### Task description
Reproduce all the records below, switching each "Joliet" to "Romeoville" and changing nothing else.

Collected data:
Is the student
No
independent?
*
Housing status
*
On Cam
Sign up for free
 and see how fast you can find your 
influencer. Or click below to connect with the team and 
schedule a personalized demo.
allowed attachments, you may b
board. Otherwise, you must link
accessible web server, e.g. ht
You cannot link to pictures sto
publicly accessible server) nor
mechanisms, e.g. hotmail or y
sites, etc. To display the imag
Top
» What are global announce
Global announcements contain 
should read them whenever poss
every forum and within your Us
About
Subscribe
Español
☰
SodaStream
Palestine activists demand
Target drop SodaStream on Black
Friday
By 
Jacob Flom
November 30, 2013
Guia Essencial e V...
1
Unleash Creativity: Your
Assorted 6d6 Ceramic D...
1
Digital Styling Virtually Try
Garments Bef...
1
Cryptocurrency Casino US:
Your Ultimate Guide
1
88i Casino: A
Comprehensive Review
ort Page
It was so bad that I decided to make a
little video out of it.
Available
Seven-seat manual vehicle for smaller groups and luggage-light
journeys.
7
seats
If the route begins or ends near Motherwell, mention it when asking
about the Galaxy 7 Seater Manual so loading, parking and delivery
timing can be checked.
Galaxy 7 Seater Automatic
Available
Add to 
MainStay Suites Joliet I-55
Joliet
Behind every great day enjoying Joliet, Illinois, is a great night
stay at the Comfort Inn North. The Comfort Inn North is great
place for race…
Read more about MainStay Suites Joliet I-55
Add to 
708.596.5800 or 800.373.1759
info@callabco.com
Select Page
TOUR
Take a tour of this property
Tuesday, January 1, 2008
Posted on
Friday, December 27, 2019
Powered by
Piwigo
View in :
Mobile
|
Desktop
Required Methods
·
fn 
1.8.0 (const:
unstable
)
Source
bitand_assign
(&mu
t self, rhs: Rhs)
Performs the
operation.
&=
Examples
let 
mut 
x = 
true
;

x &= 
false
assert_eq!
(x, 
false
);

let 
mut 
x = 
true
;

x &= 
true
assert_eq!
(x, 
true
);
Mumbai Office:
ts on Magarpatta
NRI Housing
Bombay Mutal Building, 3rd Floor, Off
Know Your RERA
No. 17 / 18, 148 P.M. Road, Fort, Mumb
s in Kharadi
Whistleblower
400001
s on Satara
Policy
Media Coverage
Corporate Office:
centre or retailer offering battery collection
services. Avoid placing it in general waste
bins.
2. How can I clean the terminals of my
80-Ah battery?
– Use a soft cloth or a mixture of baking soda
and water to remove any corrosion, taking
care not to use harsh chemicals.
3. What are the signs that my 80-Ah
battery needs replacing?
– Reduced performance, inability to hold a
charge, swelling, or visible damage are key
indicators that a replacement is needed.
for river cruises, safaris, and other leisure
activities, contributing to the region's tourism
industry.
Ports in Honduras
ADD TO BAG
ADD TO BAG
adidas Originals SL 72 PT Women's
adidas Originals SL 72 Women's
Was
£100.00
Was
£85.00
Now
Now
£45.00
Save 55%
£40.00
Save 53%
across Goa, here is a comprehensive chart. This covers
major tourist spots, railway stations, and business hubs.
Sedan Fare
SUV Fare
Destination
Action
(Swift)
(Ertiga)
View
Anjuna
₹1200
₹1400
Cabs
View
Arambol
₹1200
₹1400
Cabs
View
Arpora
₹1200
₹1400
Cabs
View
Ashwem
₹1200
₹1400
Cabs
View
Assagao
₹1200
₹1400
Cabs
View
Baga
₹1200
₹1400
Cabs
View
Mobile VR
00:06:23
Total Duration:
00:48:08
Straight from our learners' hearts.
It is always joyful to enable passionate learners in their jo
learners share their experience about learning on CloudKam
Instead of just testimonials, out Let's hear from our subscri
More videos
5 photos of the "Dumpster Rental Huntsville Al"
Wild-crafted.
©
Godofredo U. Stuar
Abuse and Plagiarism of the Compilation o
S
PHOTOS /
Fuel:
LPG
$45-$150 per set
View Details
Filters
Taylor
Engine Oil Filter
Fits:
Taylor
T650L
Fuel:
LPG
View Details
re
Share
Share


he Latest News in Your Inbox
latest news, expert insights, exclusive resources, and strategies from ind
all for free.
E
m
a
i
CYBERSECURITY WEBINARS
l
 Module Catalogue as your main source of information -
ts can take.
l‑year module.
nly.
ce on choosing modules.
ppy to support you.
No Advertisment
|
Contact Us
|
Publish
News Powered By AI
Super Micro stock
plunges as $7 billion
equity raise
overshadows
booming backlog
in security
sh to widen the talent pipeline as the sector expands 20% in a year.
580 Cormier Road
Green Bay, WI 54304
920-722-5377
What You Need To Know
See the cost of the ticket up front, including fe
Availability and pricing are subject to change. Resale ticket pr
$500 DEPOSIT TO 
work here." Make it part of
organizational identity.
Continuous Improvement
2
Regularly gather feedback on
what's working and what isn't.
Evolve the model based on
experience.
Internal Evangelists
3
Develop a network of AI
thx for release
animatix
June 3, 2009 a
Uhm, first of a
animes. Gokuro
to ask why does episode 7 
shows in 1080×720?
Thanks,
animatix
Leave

### Answer to this task
Is the student
No
independent?
*
Housing status
*
On Cam
Sign up for free
 and see how fast you can find your 
influencer. Or click below to connect with the team and 
schedule a personalized demo.
allowed attachments, you may b
board. Otherwise, you must link
accessible web server, e.g. ht
You cannot link to pictures sto
publicly accessible server) nor
mechanisms, e.g. hotmail or y
sites, etc. To display the imag
Top
» What are global announce
Global announcements contain 
should read them whenever poss
every forum and within your Us
About
Subscribe
Español
☰
SodaStream
Palestine activists demand
Target drop SodaStream on Black
Friday
By 
Jacob Flom
November 30, 2013
Guia Essencial e V...
1
Unleash Creativity: Your
Assorted 6d6 Ceramic D...
1
Digital Styling Virtually Try
Garments Bef...
1
Cryptocurrency Casino US:
Your Ultimate Guide
1
88i Casino: A
Comprehensive Review
ort Page
It was so bad that I decided to make a
little video out of it.
Available
Seven-seat manual vehicle for smaller groups and luggage-light
journeys.
7
seats
If the route begins or ends near Motherwell, mention it when asking
about the Galaxy 7 Seater Manual so loading, parking and delivery
timing can be checked.
Galaxy 7 Seater Automatic
Available
Add to 
MainStay Suites Romeoville I-55
Romeoville
Behind every great day enjoying Romeoville, Illinois, is a great night
stay at the Comfort Inn North. The Comfort Inn North is great
place for race…
Read more about MainStay Suites Romeoville I-55
Add to 
708.596.5800 or 800.373.1759
info@callabco.com
Select Page
TOUR
Take a tour of this property
Tuesday, January 1, 2008
Posted on
Friday, December 27, 2019
Powered by
Piwigo
View in :
Mobile
|
Desktop
Required Methods
·
fn 
1.8.0 (const:
unstable
)
Source
bitand_assign
(&mu
t self, rhs: Rhs)
Performs the
operation.
&=
Examples
let 
mut 
x = 
true
;

x &= 
false
assert_eq!
(x, 
false
);

let 
mut 
x = 
true
;

x &= 
true
assert_eq!
(x, 
true
);
Mumbai Office:
ts on Magarpatta
NRI Housing
Bombay Mutal Building, 3rd Floor, Off
Know Your RERA
No. 17 / 18, 148 P.M. Road, Fort, Mumb
s in Kharadi
Whistleblower
400001
s on Satara
Policy
Media Coverage
Corporate Office:
centre or retailer offering battery collection
services. Avoid placing it in general waste
bins.
2. How can I clean the terminals of my
80-Ah battery?
– Use a soft cloth or a mixture of baking soda
and water to remove any corrosion, taking
care not to use harsh chemicals.
3. What are the signs that my 80-Ah
battery needs replacing?
– Reduced performance, inability to hold a
charge, swelling, or visible damage are key
indicators that a replacement is needed.
for river cruises, safaris, and other leisure
activities, contributing to the region's tourism
industry.
Ports in Honduras
ADD TO BAG
ADD TO BAG
adidas Originals SL 72 PT Women's
adidas Originals SL 72 Women's
Was
£100.00
Was
£85.00
Now
Now
£45.00
Save 55%
£40.00
Save 53%
across Goa, here is a comprehensive chart. This covers
major tourist spots, railway stations, and business hubs.
Sedan Fare
SUV Fare
Destination
Action
(Swift)
(Ertiga)
View
Anjuna
₹1200
₹1400
Cabs
View
Arambol
₹1200
₹1400
Cabs
View
Arpora
₹1200
₹1400
Cabs
View
Ashwem
₹1200
₹1400
Cabs
View
Assagao
₹1200
₹1400
Cabs
View
Baga
₹1200
₹1400
Cabs
View
Mobile VR
00:06:23
Total Duration:
00:48:08
Straight from our learners' hearts.
It is always joyful to enable passionate learners in their jo
learners share their experience about learning on CloudKam
Instead of just testimonials, out Let's hear from our subscri
More videos
5 photos of the "Dumpster Rental Huntsville Al"
Wild-crafted.
©
Godofredo U. Stuar
Abuse and Plagiarism of the Compilation o
S
PHOTOS /
Fuel:
LPG
$45-$150 per set
View Details
Filters
Taylor
Engine Oil Filter
Fits:
Taylor
T650L
Fuel:
LPG
View Details
re
Share
Share


he Latest News in Your Inbox
latest news, expert insights, exclusive resources, and strategies from ind
all for free.
E
m
a
i
CYBERSECURITY WEBINARS
l
 Module Catalogue as your main source of information -
ts can take.
l‑year module.
nly.
ce on choosing modules.
ppy to support you.
No Advertisment
|
Contact Us
|
Publish
News Powered By AI
Super Micro stock
plunges as $7 billion
equity raise
overshadows
booming backlog
in security
sh to widen the talent pipeline as the sector expands 20% in a year.
580 Cormier Road
Green Bay, WI 54304
920-722-5377
What You Need To Know
See the cost of the ticket up front, including fe
Availability and pricing are subject to change. Resale ticket pr
$500 DEPOSIT TO 
work here." Make it part of
organizational identity.
Continuous Improvement
2
Regularly gather feedback on
what's working and what isn't.
Evolve the model based on
experience.
Internal Evangelists
3
Develop a network of AI
thx for release
animatix
June 3, 2009 a
Uhm, first of a
animes. Gokuro
to ask why does episode 7 
shows in 1080×720?
Thanks,
animatix
Leave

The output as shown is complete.